> [Dataset excerpts]
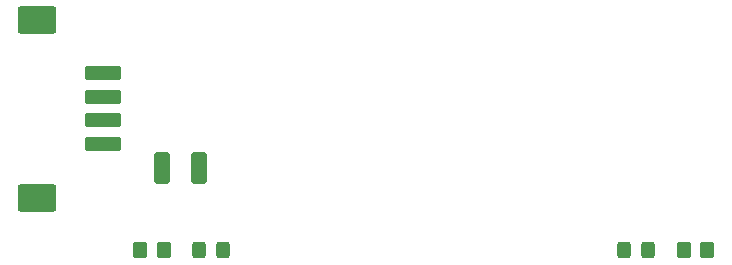
<source format=gbr>
%TF.GenerationSoftware,KiCad,Pcbnew,9.0.4*%
%TF.CreationDate,2025-09-26T20:26:33+07:00*%
%TF.ProjectId,ADS115ext,41445331-3135-4657-9874-2e6b69636164,rev?*%
%TF.SameCoordinates,Original*%
%TF.FileFunction,Paste,Top*%
%TF.FilePolarity,Positive*%
%FSLAX46Y46*%
G04 Gerber Fmt 4.6, Leading zero omitted, Abs format (unit mm)*
G04 Created by KiCad (PCBNEW 9.0.4) date 2025-09-26 20:26:33*
%MOMM*%
%LPD*%
G01*
G04 APERTURE LIST*
G04 Aperture macros list*
%AMRoundRect*
0 Rectangle with rounded corners*
0 $1 Rounding radius*
0 $2 $3 $4 $5 $6 $7 $8 $9 X,Y pos of 4 corners*
0 Add a 4 corners polygon primitive as box body*
4,1,4,$2,$3,$4,$5,$6,$7,$8,$9,$2,$3,0*
0 Add four circle primitives for the rounded corners*
1,1,$1+$1,$2,$3*
1,1,$1+$1,$4,$5*
1,1,$1+$1,$6,$7*
1,1,$1+$1,$8,$9*
0 Add four rect primitives between the rounded corners*
20,1,$1+$1,$2,$3,$4,$5,0*
20,1,$1+$1,$4,$5,$6,$7,0*
20,1,$1+$1,$6,$7,$8,$9,0*
20,1,$1+$1,$8,$9,$2,$3,0*%
G04 Aperture macros list end*
%ADD10RoundRect,0.250000X-1.300000X0.350000X-1.300000X-0.350000X1.300000X-0.350000X1.300000X0.350000X0*%
%ADD11RoundRect,0.250001X-1.399999X0.899999X-1.399999X-0.899999X1.399999X-0.899999X1.399999X0.899999X0*%
%ADD12RoundRect,0.250000X-0.350000X-0.450000X0.350000X-0.450000X0.350000X0.450000X-0.350000X0.450000X0*%
%ADD13RoundRect,0.250000X-0.412500X-1.100000X0.412500X-1.100000X0.412500X1.100000X-0.412500X1.100000X0*%
%ADD14RoundRect,0.250000X0.325000X0.450000X-0.325000X0.450000X-0.325000X-0.450000X0.325000X-0.450000X0*%
%ADD15RoundRect,0.250000X-0.325000X-0.450000X0.325000X-0.450000X0.325000X0.450000X-0.325000X0.450000X0*%
G04 APERTURE END LIST*
D10*
%TO.C, PH2.0 4P*%
X137850000Y-91000000D03*
X137850000Y-93000000D03*
X137850000Y-95000000D03*
X137850000Y-97000000D03*
D11*
X132250000Y-86480000D03*
X132250000Y-101520000D03*
%TD*%
D12*
%TO.C,R2*%
X141000000Y-106000000D03*
X143000000Y-106000000D03*
%TD*%
D13*
%TO.C,C1*%
X142875000Y-99000000D03*
X146000000Y-99000000D03*
%TD*%
D12*
%TO.C,R1*%
X187000000Y-106000000D03*
X189000000Y-106000000D03*
%TD*%
D14*
%TO.C,D1*%
X184000000Y-106000000D03*
X181950000Y-106000000D03*
%TD*%
D15*
%TO.C,D2*%
X145975000Y-106000000D03*
X148025000Y-106000000D03*
%TD*%
M02*

</source>
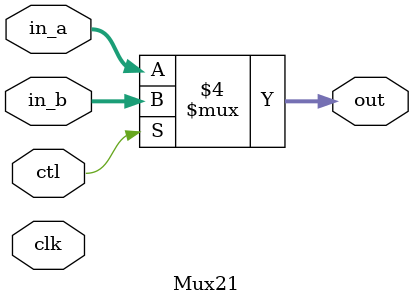
<source format=v>
module Mux21	#(parameter BUS_WIDTH=8)
				 (clk, ctl, in_a, in_b, out);
	
	output reg	[BUS_WIDTH-1:0]	out;
	
	input						clk;
	input 		[BUS_WIDTH-1:0]	in_a;
	input 		[BUS_WIDTH-1:0]	in_b;
	input						ctl;
	
	always @ (ctl, in_a, in_b) begin
		if(ctl == 1'b0) begin
			out <= in_a;
		end else begin
			out <= in_b;
		end
	end
endmodule
</source>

> [ACTIVITY]
Reproduce exactly, and only, the lines from the one containing "X189000000Y-106000000D03*" through the last line of the records above, both included, leaving out any pictures.

> [EXERCISE RESULT]
X189000000Y-106000000D03*
%TD*%
D14*
%TO.C,D1*%
X184000000Y-106000000D03*
X181950000Y-106000000D03*
%TD*%
D15*
%TO.C,D2*%
X145975000Y-106000000D03*
X148025000Y-106000000D03*
%TD*%
M02*

</source>
<source format=v>
module Mux21	#(parameter BUS_WIDTH=8)
				 (clk, ctl, in_a, in_b, out);
	
	output reg	[BUS_WIDTH-1:0]	out;
	
	input						clk;
	input 		[BUS_WIDTH-1:0]	in_a;
	input 		[BUS_WIDTH-1:0]	in_b;
	input						ctl;
	
	always @ (ctl, in_a, in_b) begin
		if(ctl == 1'b0) begin
			out <= in_a;
		end else begin
			out <= in_b;
		end
	end
endmodule
</source>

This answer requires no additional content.